GLI SCOOP AMERICANI DEI GIORNALI INGLESI METTONO IN CRISI UN MODELLO DA PRIMATO

Il «new kid on the block» del giornalismo investigativo americano è... inglese. È stato infatti The Guardian, la storica testata che iniziò le pubblicazioni a Manchester nel 1821, in piena Rivoluzione industriale, a tirar fuori per primo la storia della massiccia operazione di raccolta delle comunicazioni telefoniche di milioni di cittadini, messa in atto dalla National Security Agency su ordine del governo di Washington, nel quadro delle operazioni anti-terrorismo.
È stata una lezione d’u- miltà per i giornali americani, che all’inizio del XX secolo con i muckrakers, gli scavatori del fango, regalarono alla comunità mediatica il «precision journalism», fatto di inchieste devastanti e puntuali sulla corruzione e gli abusi di potere e rimasto da allora il loro marchio di fabbrica e un modello per tutti.

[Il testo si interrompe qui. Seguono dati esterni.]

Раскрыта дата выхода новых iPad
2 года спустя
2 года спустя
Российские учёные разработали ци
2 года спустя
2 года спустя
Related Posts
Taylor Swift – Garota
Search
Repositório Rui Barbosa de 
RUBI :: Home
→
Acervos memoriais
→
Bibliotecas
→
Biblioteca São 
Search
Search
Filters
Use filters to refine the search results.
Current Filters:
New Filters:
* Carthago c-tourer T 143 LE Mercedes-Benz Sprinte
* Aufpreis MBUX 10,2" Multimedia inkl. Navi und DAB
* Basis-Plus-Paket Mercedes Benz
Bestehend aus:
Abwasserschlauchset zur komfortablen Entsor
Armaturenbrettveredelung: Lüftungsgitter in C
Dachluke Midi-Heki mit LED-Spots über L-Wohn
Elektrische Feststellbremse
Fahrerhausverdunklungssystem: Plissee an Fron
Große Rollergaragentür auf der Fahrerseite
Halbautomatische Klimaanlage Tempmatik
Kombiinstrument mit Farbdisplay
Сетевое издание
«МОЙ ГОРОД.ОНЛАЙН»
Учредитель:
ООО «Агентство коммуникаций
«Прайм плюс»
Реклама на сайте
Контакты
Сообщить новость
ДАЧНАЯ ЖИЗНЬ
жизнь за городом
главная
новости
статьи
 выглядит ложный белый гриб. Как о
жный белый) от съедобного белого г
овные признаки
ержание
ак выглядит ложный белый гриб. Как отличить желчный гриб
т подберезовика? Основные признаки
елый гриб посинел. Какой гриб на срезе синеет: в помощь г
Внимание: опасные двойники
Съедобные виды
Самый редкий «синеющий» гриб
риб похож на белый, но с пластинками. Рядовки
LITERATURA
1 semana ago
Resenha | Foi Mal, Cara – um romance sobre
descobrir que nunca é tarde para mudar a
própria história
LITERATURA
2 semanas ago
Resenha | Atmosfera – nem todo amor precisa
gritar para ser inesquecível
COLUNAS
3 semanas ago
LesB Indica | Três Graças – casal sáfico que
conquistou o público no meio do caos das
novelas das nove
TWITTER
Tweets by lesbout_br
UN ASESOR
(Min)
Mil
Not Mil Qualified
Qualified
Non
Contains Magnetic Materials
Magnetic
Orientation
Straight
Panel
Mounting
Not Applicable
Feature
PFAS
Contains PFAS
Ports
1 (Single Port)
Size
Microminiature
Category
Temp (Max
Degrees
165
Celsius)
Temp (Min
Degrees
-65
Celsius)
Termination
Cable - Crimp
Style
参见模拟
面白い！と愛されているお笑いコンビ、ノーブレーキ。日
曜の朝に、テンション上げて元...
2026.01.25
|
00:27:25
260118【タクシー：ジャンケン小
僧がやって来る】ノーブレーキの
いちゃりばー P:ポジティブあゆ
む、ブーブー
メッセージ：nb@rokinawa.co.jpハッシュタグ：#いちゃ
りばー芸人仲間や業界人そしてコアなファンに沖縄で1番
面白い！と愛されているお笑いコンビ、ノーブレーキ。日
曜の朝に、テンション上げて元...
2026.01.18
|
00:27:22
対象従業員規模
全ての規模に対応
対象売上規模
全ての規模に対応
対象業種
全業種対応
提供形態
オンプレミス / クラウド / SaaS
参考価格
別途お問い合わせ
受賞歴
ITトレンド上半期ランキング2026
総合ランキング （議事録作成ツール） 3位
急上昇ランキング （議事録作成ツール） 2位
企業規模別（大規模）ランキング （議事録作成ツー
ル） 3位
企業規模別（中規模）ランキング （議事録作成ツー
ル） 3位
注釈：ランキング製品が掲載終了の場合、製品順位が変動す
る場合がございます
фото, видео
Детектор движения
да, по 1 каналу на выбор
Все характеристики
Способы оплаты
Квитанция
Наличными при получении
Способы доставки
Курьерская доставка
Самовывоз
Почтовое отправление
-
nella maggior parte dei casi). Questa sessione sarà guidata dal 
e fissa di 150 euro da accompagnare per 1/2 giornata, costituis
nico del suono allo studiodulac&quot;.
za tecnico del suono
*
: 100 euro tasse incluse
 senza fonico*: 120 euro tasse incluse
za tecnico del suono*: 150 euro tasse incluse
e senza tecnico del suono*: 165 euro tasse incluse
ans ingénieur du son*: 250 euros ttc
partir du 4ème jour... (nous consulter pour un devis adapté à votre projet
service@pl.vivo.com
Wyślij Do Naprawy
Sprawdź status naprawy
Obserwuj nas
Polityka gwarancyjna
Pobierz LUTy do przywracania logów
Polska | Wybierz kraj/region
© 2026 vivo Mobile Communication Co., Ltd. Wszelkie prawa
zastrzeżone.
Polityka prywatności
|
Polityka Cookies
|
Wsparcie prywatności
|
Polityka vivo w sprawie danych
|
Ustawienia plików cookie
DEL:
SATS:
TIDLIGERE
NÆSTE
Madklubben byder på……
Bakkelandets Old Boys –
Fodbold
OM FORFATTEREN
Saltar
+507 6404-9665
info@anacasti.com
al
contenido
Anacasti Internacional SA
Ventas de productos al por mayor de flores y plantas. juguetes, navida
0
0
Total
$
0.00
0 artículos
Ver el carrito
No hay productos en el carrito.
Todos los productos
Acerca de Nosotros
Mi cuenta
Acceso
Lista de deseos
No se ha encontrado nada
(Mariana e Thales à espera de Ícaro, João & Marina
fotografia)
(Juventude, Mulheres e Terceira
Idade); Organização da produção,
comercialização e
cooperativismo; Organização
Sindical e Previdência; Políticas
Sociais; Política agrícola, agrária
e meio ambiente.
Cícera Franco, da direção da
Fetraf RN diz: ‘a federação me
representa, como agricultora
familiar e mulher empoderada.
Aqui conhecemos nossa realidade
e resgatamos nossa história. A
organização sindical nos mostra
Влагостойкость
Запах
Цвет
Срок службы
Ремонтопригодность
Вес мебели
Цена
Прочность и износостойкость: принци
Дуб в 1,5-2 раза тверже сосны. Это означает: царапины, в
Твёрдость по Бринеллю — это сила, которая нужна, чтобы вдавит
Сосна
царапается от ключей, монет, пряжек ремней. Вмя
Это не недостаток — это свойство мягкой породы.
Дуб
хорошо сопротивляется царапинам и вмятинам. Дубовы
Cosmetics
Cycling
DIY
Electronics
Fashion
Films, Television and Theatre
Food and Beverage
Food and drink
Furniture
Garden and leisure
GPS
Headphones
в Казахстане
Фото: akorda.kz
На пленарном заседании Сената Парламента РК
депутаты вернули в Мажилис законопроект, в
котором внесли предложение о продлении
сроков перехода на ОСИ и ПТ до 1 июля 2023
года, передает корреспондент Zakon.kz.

«Con questo scoop, il Guardian ha battuto gli americani nel loro cortile di casa», ha sentenziato Roy Greensdale, esperto mediatico inglese, secondo il quale ora il quotidiano britannico è ben avviato per diventare un serio contendente sulla scena americana. È da due anni in verità che la testata londinese investe sulla piazza statunitense, con un’edizione digitale in continua crescita, che attualmente conta 57 dipendenti, 30 dei quali giornalisti a tempo pieno. È un’ambiziosa sfida globale, che punta ad aggirare il problema della diminuita circolazione cartacea e dei ricavi in calo (l’accesso al sito del Guardian sul web è ancora completamente gratuito) con il conseguimento di una posizione di leadership mondiale nel campo del giornalismo d’indagine.
Non è detto che la scommessa riesca. Ma lo scoop delle intercettazioni ha messo in allarme i grandi giornali americani, che per la prima volta vedono il loro primato, se non minacciato, messo in discussione. Tanto più che non era la prima volta: in gennaio infatti fu il corrispondente da Washington del londinese Times, Nico Hines, a rivelare che alla seconda inaugurazione del presidente Obama, Beyoncé aveva cantato l’inno nazionale in playback. Costringendola a scusarsi.